KATIPUNAN VS. KATIPUNAN, JR.
G.R. No. 132415, January 30, 2002


Facts:
Respondent Braulio Katipunan Jr. is the registered owner of a lot and a five-door apartment constructed thereon, which were occupied by lessees. Respondent assisted by his brother petitioner Miguel entered into a Deed of Absolute Sale with brothers Edardo Balguma and Leopoldo Balguma, Jr. ( co-petitioners), represented by their lawyer-father involving the subject property for a consideration of P187,000.00. So, the title was registered in the names of the Balguma brothers and they started collecting rentals thereon.
            Later, Braulio filed a complaint for annulment of the Deed of Absolute Sale, contending that his brother Miguel, Atty. Balguma and Inocencio Valdez ( one of the petitioners) convinced him to work abroad. Through insidious words and machinations, they made him sign a document purportedly a contract of employment, which document turned out to be a Deed of Absolute Sale. He further alleged that he did not receive the consideration stated in the contract. He claimed that there was evident bad faith and conspiracy in taking advantage of his ignorance, he being only a third grader.

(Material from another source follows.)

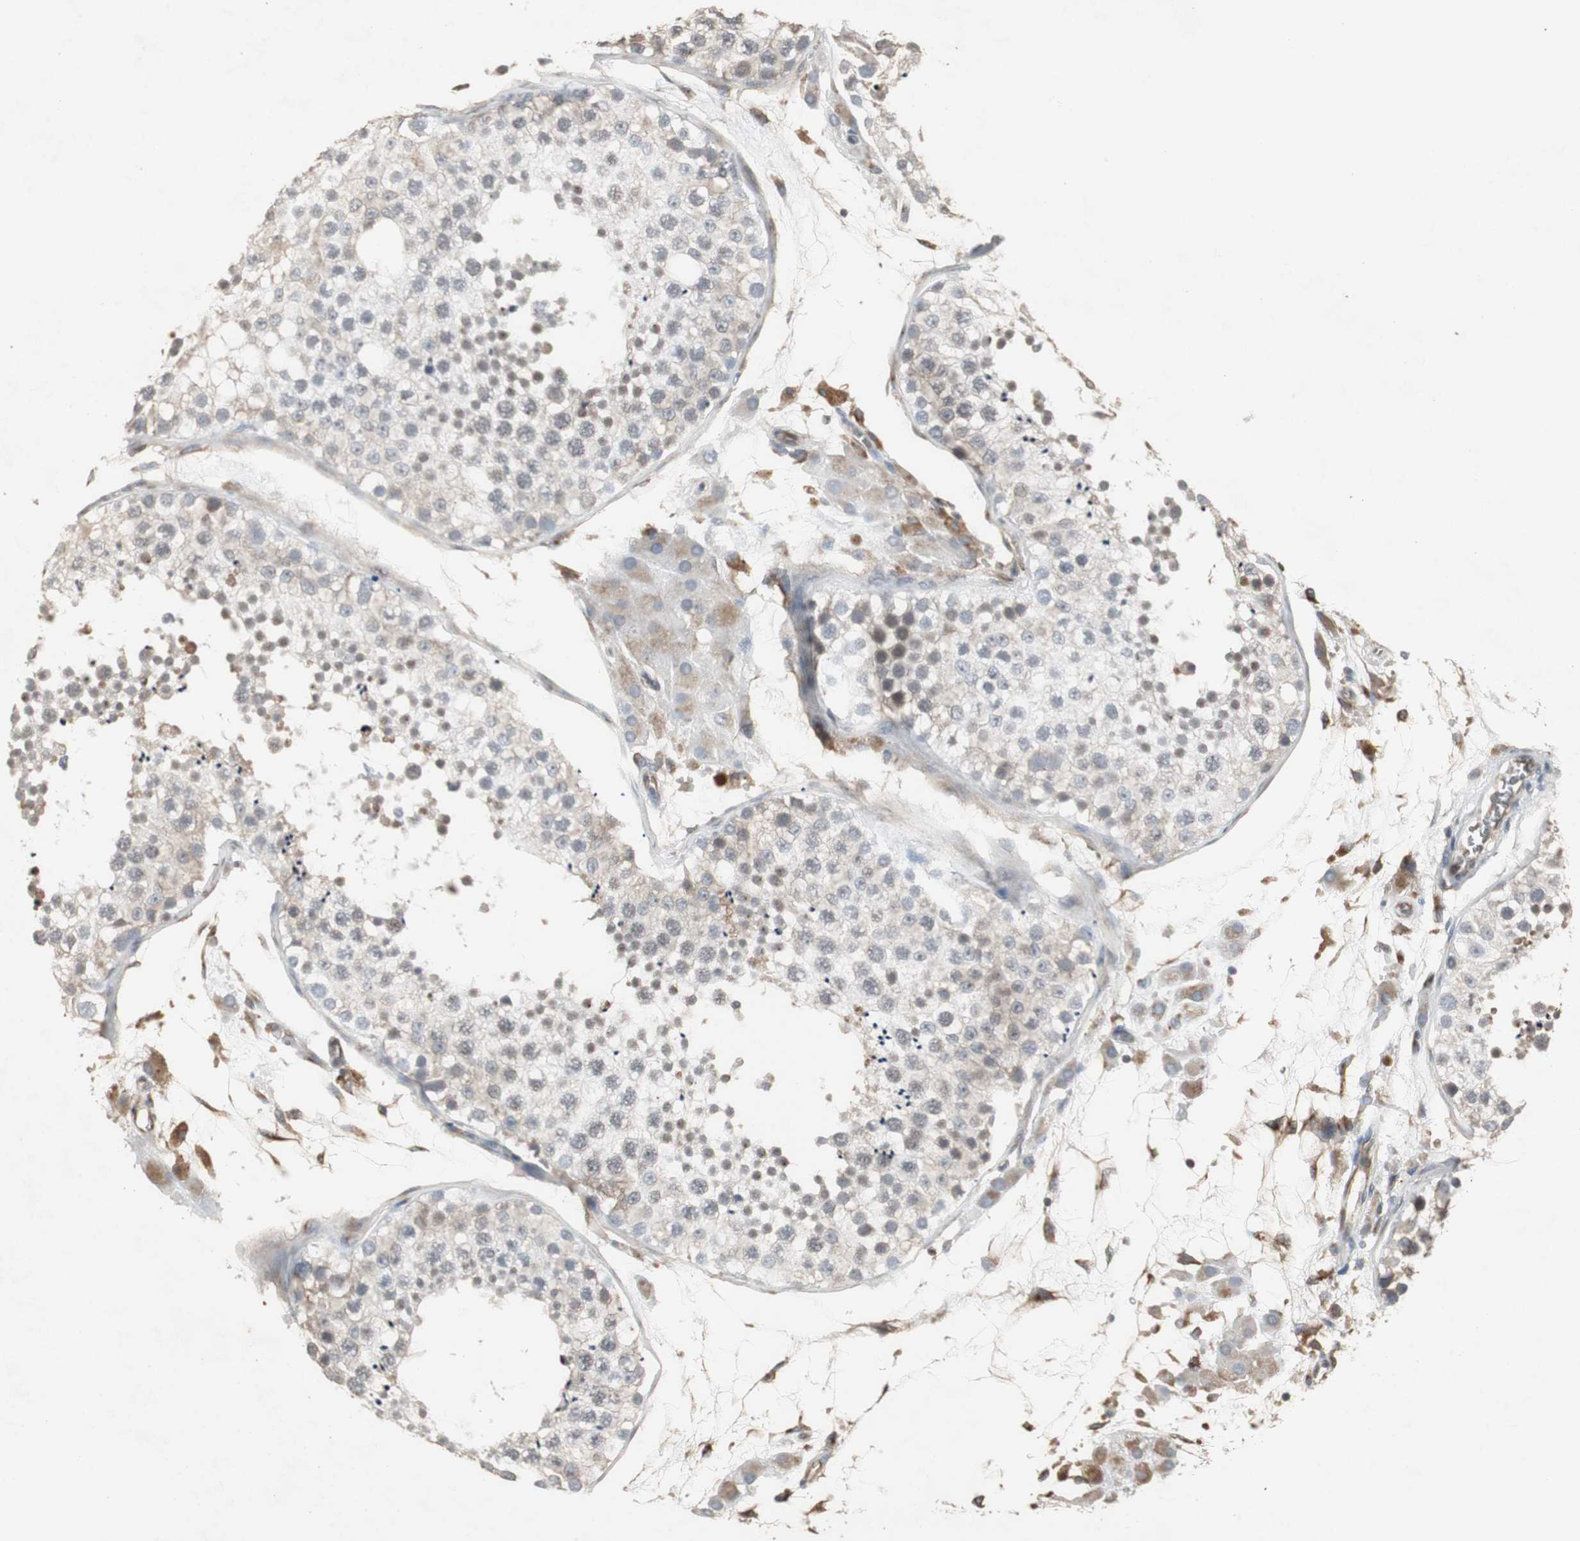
{"staining": {"intensity": "weak", "quantity": "25%-75%", "location": "cytoplasmic/membranous"}, "tissue": "testis", "cell_type": "Cells in seminiferous ducts", "image_type": "normal", "snomed": [{"axis": "morphology", "description": "Normal tissue, NOS"}, {"axis": "topography", "description": "Testis"}], "caption": "Human testis stained with a protein marker exhibits weak staining in cells in seminiferous ducts.", "gene": "ATP2B2", "patient": {"sex": "male", "age": 26}}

            The RTC dismissed the complaint because Braulio failed to prove his cause of action since he admitted that he obtained loans from the Balgumas, he signed the Deed of Absolute Sale, and he acknowledged selling the property and stopped collecting the rentals. But when the case was elevated, the decision of RTC was reversed and it was held that Braulio was incompetent, has very low I.Q., illiterate and has a slow comprehension. The CA based its decision on Arts.1332 and 1390 of NCC and Sec. 2, Rule 92 of the Rules of Court, concerning the incompetence of a party in contract.

Issue:
Whether there was a valid contract of sale between the parties.

Held:
The Supreme Court found the petition devoid of merit. There was a vitiated consent on the part of the respondent as he signed the Deed of Absolute Sale without the remotest idea of what it was and received no consideration thereof. The contract entered into by the parties being voidable contract, was correctly annulled on appeal.

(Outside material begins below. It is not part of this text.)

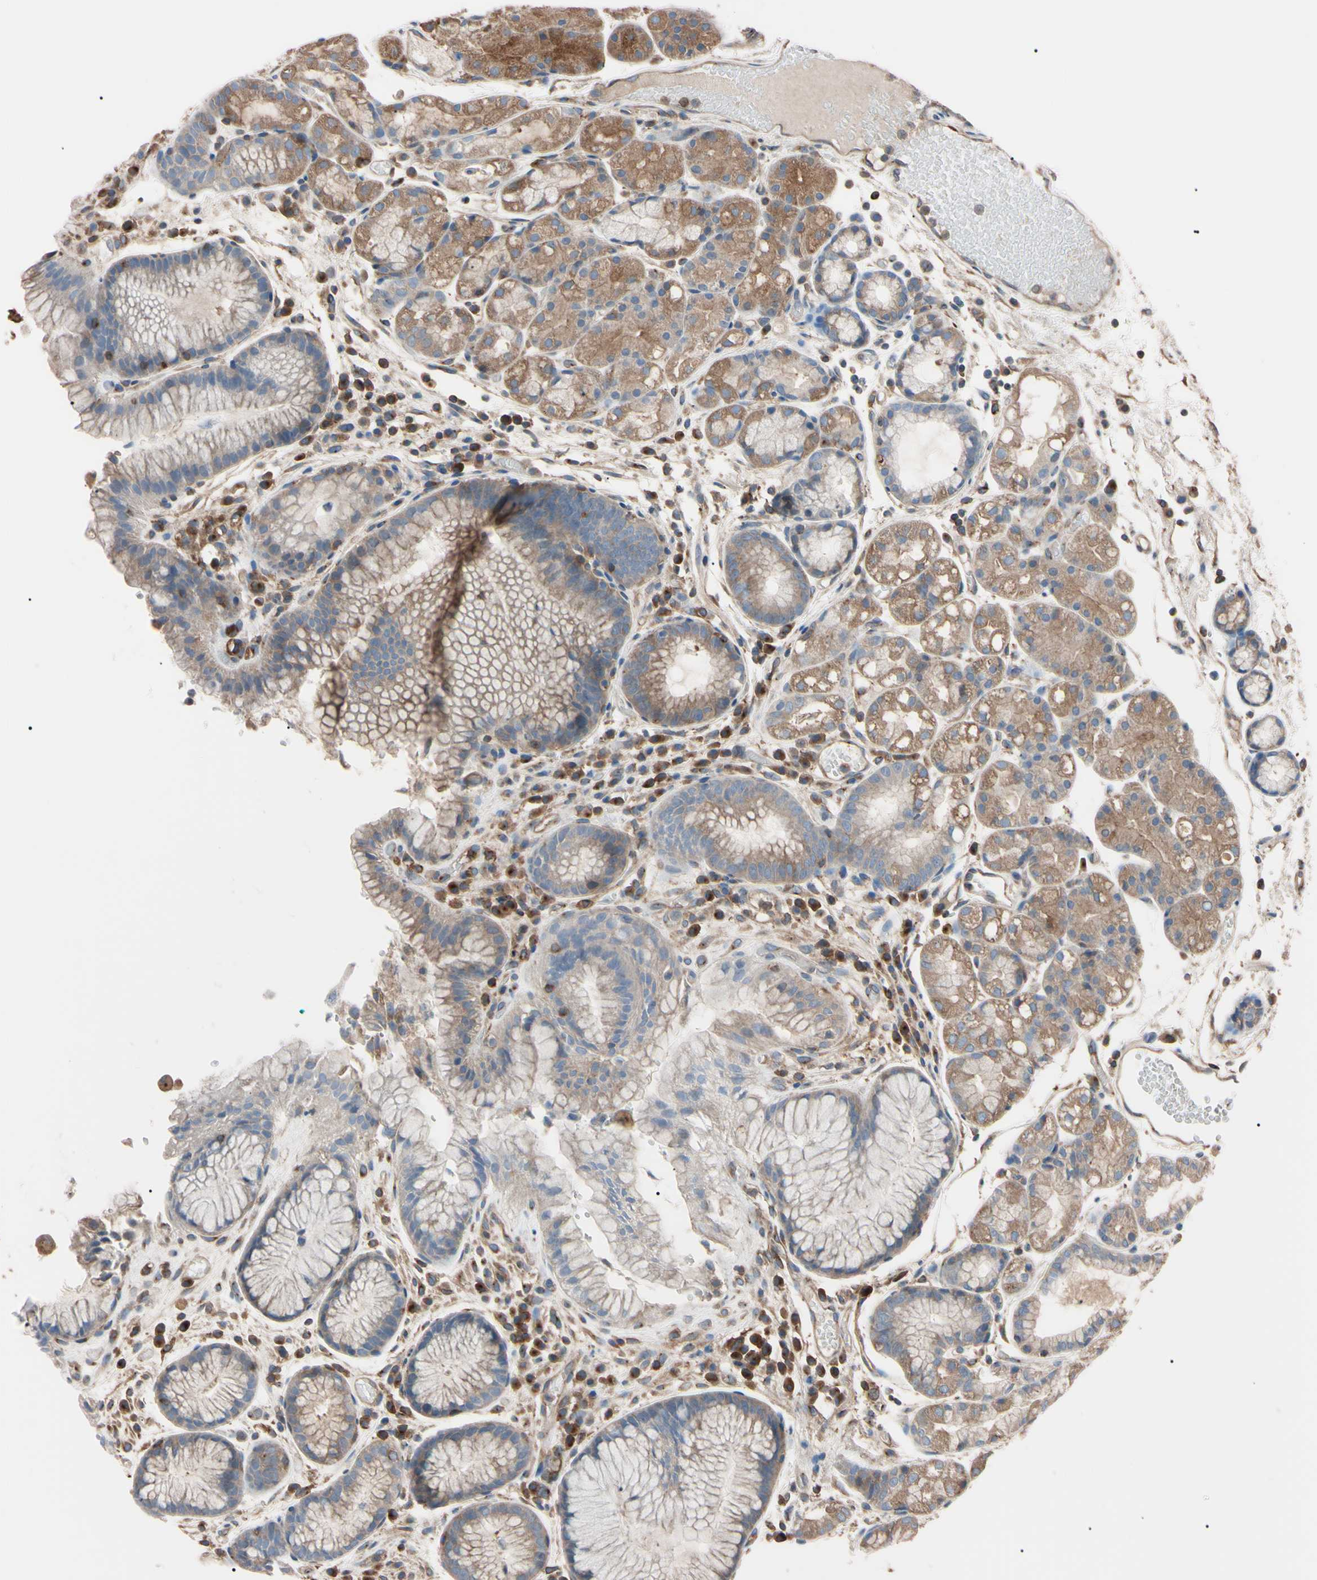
{"staining": {"intensity": "moderate", "quantity": "25%-75%", "location": "cytoplasmic/membranous"}, "tissue": "stomach", "cell_type": "Glandular cells", "image_type": "normal", "snomed": [{"axis": "morphology", "description": "Normal tissue, NOS"}, {"axis": "topography", "description": "Stomach, upper"}], "caption": "A histopathology image showing moderate cytoplasmic/membranous expression in about 25%-75% of glandular cells in normal stomach, as visualized by brown immunohistochemical staining.", "gene": "PRKACA", "patient": {"sex": "male", "age": 72}}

            A contract of sale is born from the moment there is a meeting of minds upon the thing which is the object of the contract and upon the price. This meeting of minds speaks of the intent of the parties in entering the contract respecting the subject matter and the consideration thereof. Thus, the elements of a contract of a sale are consent, object, and price in money or its equivalent. Under Art. 1330 of NCC, consent may be vitiated by any of the following: mistake, violence, intimidation, undue influence, and fraud. The presence of any of these vices renders the contract voidable.
A contract where one of the parties is incapable of giving consent or where consent is vitiated by mistake, fraud, or intimidation is not void ab initio but only voidable and is binding upon the parties unless annulled proper court action. The effect of annulment is to restore the parties to the status quo ante insofar as legally and equitably possible---this much is dictated by Art. 1398 provides that when the defect of the contract consists in the incapacity of one of the parties, the incapacitated person is not obliged to make any restitution, except when he has been benefited by the things or price received by him.        Thus, since the Deed of Absolute Sale between respondent and Balguma brothers is voidable and hereby annulled, then the restitution of the property and its fruits to respondent is just and proper.